Integrantes do Exército dizem que a colaboração do tenente-coronel Mauro Cid, ex-ajudante de ordens de Bolsonaro, ainda não foi totalmente explorada.
Além disso, o silêncio tem outra justificativa: o receio de se indispor com apoiadores de Bolsonaro nas tropas, sobretudo militares da reserva. A cúpula do Exército avalia que é melhor aguardar o desfecho do processo, ainda que o inquérito da PF sobre o alegado golpe tenha sido concluído. O plano é só tomar medidas efetivas após a Justiça aceitar a denúncia dos envolvidos.
Entre os envolvidos, quem está na ativa fica na situação de sub judice, não pode ser promovido, transferido, fazer cursos, ganhar medalhas e exercer cargo de comando. Já a punição para militares da reserva é a perda de posto e patente. Mas isso depende da possível condenação pelo STF e do prazo de reclusão. Caberá ao Superior Tribunal Militar (STF), uma espécie de Corte de honra, decidir se o militar é indigno da carreira.
Neste momento, o Exército está providenciando o retorno do coronel Fabrício Moreira de Bastos, adido em Tel Aviv, capital de Israel. O militar em posto de destaque no exterior foi indiciado no inquérito da PF sobre a suposta trama golpista. A demora se deve aos trâmites da transferência e substituição no cargo, segundo a Força.
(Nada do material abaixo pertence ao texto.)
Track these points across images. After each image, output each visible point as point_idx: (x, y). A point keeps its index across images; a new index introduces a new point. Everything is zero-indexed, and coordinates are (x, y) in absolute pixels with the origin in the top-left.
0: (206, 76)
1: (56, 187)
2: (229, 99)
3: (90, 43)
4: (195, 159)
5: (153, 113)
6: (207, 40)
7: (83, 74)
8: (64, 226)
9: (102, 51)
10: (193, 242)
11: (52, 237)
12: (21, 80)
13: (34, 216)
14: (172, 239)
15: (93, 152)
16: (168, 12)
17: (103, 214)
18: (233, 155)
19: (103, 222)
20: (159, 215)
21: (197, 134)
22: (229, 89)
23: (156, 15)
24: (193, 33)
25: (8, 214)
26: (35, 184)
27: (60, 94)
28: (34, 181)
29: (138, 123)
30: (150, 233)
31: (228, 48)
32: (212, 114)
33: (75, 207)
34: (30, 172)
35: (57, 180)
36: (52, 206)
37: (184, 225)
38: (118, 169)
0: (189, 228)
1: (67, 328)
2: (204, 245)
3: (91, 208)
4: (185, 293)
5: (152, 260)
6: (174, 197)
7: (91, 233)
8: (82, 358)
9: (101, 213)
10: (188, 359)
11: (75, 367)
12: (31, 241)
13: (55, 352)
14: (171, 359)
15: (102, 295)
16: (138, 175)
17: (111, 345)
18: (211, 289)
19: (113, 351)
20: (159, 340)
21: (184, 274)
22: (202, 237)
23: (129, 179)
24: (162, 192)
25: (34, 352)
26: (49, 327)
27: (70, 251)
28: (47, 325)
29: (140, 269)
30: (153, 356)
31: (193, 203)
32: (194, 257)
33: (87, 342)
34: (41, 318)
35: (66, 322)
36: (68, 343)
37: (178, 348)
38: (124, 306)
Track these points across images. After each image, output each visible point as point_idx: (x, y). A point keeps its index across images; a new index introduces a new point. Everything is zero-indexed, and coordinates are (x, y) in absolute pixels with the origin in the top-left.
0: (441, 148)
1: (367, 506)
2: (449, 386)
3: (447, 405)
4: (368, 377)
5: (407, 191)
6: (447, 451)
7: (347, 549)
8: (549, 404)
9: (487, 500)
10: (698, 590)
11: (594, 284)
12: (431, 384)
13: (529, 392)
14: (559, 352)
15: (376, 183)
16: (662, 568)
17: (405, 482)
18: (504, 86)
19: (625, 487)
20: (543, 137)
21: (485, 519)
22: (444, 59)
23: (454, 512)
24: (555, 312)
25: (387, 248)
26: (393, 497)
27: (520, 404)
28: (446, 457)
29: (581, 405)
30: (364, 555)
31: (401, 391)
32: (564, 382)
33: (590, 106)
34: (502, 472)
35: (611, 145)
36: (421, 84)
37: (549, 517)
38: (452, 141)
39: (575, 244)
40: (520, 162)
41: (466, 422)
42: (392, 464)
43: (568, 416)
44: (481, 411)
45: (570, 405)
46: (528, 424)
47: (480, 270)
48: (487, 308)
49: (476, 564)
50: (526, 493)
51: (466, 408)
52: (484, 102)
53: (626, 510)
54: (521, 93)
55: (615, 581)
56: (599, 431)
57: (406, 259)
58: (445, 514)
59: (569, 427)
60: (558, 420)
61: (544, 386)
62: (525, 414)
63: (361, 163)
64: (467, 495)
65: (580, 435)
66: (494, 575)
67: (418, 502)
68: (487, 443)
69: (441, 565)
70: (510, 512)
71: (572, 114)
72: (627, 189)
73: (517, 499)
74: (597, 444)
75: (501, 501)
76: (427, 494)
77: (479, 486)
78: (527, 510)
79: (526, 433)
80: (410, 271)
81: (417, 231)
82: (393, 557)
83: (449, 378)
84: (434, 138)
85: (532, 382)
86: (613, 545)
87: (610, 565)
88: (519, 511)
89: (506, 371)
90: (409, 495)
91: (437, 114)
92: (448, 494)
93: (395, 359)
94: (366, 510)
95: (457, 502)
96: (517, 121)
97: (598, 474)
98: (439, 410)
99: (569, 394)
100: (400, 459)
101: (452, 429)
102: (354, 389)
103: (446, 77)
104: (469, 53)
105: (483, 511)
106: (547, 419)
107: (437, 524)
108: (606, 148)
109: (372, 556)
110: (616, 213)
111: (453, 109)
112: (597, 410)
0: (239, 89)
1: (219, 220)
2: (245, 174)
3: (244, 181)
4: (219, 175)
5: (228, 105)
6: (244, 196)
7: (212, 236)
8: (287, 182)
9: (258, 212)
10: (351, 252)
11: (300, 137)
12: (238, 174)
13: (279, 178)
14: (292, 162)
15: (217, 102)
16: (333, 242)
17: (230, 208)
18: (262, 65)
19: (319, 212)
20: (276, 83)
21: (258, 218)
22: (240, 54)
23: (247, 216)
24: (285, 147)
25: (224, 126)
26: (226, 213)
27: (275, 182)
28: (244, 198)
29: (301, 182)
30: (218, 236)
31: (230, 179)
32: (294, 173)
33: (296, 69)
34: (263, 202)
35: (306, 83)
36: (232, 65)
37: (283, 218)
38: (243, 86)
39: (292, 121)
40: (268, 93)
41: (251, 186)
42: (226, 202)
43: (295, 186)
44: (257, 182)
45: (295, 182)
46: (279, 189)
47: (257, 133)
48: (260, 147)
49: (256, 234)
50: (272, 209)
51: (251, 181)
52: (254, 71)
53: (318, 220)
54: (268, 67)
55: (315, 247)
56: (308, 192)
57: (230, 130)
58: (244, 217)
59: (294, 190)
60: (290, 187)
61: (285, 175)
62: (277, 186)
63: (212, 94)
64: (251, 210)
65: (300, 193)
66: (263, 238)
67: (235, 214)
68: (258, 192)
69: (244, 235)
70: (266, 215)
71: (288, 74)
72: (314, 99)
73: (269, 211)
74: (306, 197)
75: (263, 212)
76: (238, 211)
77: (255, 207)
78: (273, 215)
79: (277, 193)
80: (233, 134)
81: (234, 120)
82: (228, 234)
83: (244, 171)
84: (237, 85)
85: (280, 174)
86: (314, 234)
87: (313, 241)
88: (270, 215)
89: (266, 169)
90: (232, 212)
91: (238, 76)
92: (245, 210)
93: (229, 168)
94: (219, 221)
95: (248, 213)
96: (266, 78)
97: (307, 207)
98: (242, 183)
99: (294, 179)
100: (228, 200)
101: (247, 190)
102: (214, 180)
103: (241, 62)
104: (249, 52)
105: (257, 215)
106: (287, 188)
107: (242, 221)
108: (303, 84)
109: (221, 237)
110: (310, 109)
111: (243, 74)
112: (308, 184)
O Comandante do Exército, Tomás Paiva, tem orientado os comandantes das unidades onde os militares estão presos a assegurar que os reclusos não sofram qualquer interferência do direito de defesa.
De forma reservada, a cúpula da Força tem dito que os militares envolvidos devem resolver a sua situação com seus advogados e se defender perante a Justiça. Segundo a cúpula, a ideia é buscar um distanciamento cada vez maior dos militares ex-integrantes do governo de Jair Bolsonaro na rotina dos quartéis.